Ломка и передоз #2
Мы слушали его крики каждую ночь, уже на протяжении нескольких недель. Это не самое страшное в ломке, в один прекрасный момент наступит время, когда он не сможет кричать, но внутри все будет ломать, крутить и выжигать. Каждый день я открывала его, кормила, давала слабительное под видом экстази, убирала его говно. Я слышала, как за закрытыми дверьми, он бьется головой об стены — понял ведь что это было не экстази. И вот вчера, он замолк. Я позвонила врачу. Ничего страшного говорит, через часик буду.
Прошло два часа, врача все не было. Я услышала из комнаты приглушенные крики — он звал меня. Я подошла к двери, но открывать не стала — он уже набрался сил и мог выпрыгнуть на меня в любую минуту. Поэтому разговор я начала из-за двери.
— Ты звал? — на удивление он не попросил открыть дверь, может был хитрее?
— да. Скажи мне, я умру? Потому что если я умру, я хочу увидеть свою семью.
— Нет. Ты не умрешь. Я не позволю.
— Хорошо. — он замолчал, было слышно только хрип и изредка вырывавшиеся стоны.
Раздался звонок в домофон, наверное приехал врач. Поднявшись по лестнице я увидела хрупкую женщину в сопровождении двух бугаев-санитаров. Молча это процессия проследовала в комнату и жестом потребовала ключ. В комнате они провели около двух-трех часов. Затем «хрустальная» вышла и сказала:
— Мы забираем его, найдите простыни, одежду… Вы же знаете, наверное, что нужно? — она смотрела на меня с жалостью. — Это муж?
— Нет.
— Брат? — удивление начало появлятся на ее лице.
— Нет. Бывший любовник. — Глаза хрустальной округлились.
— Совсем этот молодняк ебанулся. — Послышался голос одного из бугаев.
— Он умрет? — спросила я у врача.
— Скорее всего, да. Мне очень жаль.
Я опала на стул. Как же так? Он не может просто так умереть, я же… он же… Мысли пролетали в голове быстрее чем истребители. Нужно позвонить его родителям и все рассказать.
— Вы пустите к нему родителей, попрощаться?
— Если, конечно, они захотят придти — ответила хрустальная и закрыла за собой дверь.
Через полтора часа я сидела на кухне у его родителей.

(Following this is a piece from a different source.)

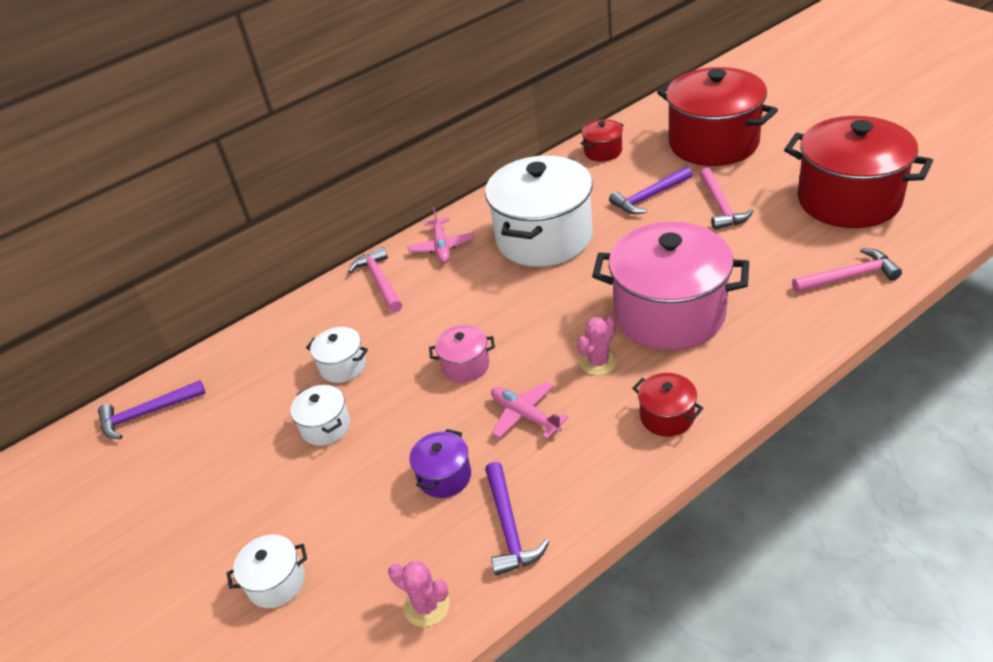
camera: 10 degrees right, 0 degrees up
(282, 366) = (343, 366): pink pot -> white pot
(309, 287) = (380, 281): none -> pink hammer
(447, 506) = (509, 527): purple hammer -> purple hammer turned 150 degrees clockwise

— Да поймите же Вы — он умирает. Ваш сын.
— У меня давно сына нет. — сказал отец, вставая из-за стола. В дверях он обернулся, — хоронить сама будешь. — и скрылся в туалете. Там он нервно закурил сигарету и заплакал — все-таки единственный сын.
— Мы придем, — сдавленным голосом пробормотала мать. — Вот возьми. — Она протягивала мне помятую пятитысячную купюру. — Я знаю, этого мало, но это всё, что я могу дать тебе.
— Не нужно. — Я судорожно сглотнула и направилась к двери. Мать его практически рыдала.
На следующий день мы все: я, его мать и сестра, нервный отец, стояли в приемном покое наркодиспансера. Нас тщательно проверили, облапали, забрали телефоны, косметички, таблетки — всё что могло понадобиться наркоману, для побега. Мы зашли в палату. Он лежал там как маленький новорожденный котеночек. Все эти трубочки, шлангики, шнурочки, черт знает что еще… Он умирал и это было видно. Сестра кинулась к нему, он слабо приоткрыл глаза.
— Наташа… Наташа папа здесь? Папа пришел?
— Да. Он здесь.
— Пусть он подойдет. — отец нагнулся к нему. Я не знаю, что он сказал своему папе, но тот выбежал из палаты, весь в слезах и попросил у медсестры, срывающимся голосом, корвалол или валерианку. Мы стояли там еще около двадцати минут, мать сидела у его постели и держала за руку. Вдруг, она поманила меня пальцем — он что-то хотел мне сказать. Поднеся ухо к его губам я услышала:
— Я должен был любить тебя, а не ее. Посмотри куда она привела меня....- пауза. Он набирал сил. — Спасибо. Я хочу черный лаковый гроб. — Его рука сжалась и обмякла — так он поцеловал меня в последний раз. Он умер.
На похоронах было очень мало людей, но я видела, как издалека Она наблюдает. Конечно, она любила его, просто была не из тех людей, что вызывают скорую — иначе человек не поймет урок. Раз, два, три. Три кучки земли бросают в могилу, когда гроб опущен. Я поняла почему он хотел именно лаковый гроб — когда смотришь вниз, видишь свое отражение на черной гробовой крышке.